>>>

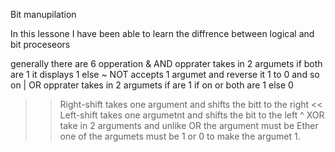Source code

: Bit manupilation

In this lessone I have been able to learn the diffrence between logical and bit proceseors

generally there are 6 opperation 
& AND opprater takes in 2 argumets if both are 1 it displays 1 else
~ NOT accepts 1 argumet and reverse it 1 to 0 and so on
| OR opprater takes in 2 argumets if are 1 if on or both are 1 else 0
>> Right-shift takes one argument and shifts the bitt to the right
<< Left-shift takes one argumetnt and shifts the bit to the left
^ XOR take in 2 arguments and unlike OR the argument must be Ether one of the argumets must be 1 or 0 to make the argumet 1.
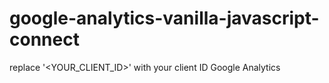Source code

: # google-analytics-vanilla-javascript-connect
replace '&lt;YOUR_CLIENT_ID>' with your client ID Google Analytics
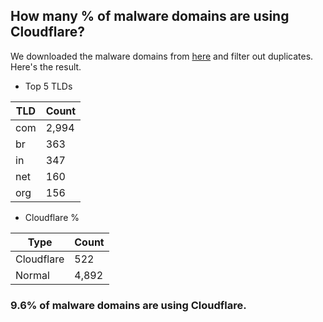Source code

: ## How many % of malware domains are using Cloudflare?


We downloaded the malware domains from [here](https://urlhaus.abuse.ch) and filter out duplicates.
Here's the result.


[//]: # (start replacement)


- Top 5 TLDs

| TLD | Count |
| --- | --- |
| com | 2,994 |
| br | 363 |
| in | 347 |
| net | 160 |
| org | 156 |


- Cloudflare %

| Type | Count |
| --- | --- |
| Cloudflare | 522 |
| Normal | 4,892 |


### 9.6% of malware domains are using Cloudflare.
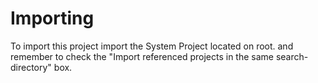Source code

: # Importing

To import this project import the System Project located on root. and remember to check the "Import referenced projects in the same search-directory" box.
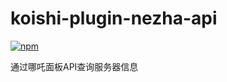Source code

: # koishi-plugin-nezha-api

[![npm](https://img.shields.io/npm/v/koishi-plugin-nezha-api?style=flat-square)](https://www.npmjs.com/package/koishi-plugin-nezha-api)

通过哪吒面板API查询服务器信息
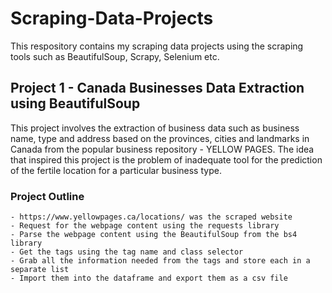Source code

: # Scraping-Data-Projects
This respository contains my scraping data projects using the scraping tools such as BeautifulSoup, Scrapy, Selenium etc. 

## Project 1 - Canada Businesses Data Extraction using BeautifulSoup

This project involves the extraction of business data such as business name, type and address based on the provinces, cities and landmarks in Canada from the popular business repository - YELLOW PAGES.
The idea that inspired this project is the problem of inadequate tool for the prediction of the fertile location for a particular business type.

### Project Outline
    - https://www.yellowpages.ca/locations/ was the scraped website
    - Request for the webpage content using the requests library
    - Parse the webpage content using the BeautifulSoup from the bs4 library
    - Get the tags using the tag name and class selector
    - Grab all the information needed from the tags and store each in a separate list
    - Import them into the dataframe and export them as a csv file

<<<
>>>

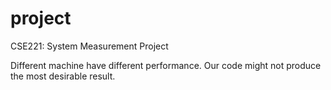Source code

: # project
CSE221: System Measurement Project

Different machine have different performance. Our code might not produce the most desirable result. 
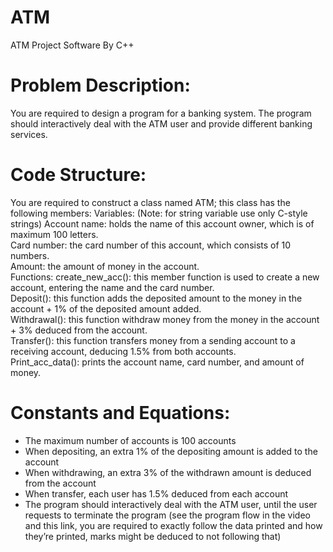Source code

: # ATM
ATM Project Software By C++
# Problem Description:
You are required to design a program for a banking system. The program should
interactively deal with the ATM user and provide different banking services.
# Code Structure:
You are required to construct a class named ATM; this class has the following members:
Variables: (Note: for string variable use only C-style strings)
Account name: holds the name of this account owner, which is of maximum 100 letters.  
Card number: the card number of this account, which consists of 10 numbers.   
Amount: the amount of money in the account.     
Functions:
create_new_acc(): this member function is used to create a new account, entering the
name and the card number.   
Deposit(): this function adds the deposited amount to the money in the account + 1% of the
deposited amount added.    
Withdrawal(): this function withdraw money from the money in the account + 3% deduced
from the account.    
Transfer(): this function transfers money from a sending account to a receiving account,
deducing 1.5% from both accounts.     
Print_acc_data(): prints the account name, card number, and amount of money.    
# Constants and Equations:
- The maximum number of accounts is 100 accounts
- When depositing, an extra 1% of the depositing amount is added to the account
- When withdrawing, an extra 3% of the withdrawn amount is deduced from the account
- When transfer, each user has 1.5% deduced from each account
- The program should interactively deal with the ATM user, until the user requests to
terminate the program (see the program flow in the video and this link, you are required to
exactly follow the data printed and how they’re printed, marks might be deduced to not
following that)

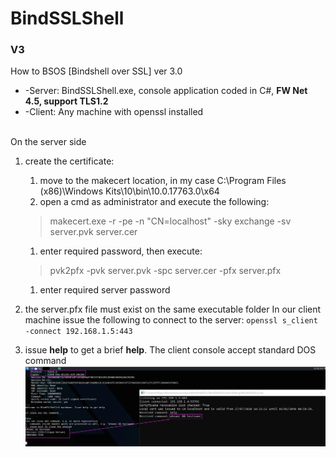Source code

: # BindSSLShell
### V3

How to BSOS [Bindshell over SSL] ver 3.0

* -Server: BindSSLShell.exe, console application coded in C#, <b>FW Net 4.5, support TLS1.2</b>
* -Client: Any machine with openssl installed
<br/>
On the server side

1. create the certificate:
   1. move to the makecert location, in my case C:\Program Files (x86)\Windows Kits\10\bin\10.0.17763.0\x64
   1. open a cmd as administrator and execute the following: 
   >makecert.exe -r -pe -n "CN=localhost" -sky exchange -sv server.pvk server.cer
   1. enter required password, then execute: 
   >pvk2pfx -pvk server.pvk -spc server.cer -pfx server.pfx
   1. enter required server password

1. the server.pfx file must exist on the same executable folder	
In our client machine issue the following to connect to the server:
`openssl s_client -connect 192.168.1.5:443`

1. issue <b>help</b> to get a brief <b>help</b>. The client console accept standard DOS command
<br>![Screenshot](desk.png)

<<<

Exercise requirements: List the lines of the material above from the line with "4.5, support TLS1.2</b>" to the line with "1. enter required server password" as a numbered list, leaving out blank lines.

Response below:
1. * -Server: BindSSLShell.exe, console application coded in C#, <b>FW Net 4.5, support TLS1.2</b>
2. * -Client: Any machine with openssl installed
3. <br/>
4. On the server side
5. 1. create the certificate:
6.    1. move to the makecert location, in my case C:\Program Files (x86)\Windows Kits\10\bin\10.0.17763.0\x64
7.    1. open a cmd as administrator and execute the following: 
8.    >makecert.exe -r -pe -n "CN=localhost" -sky exchange -sv server.pvk server.cer
9.    1. enter required password, then execute: 
10.    >pvk2pfx -pvk server.pvk -spc server.cer -pfx server.pfx
11.    1. enter required server password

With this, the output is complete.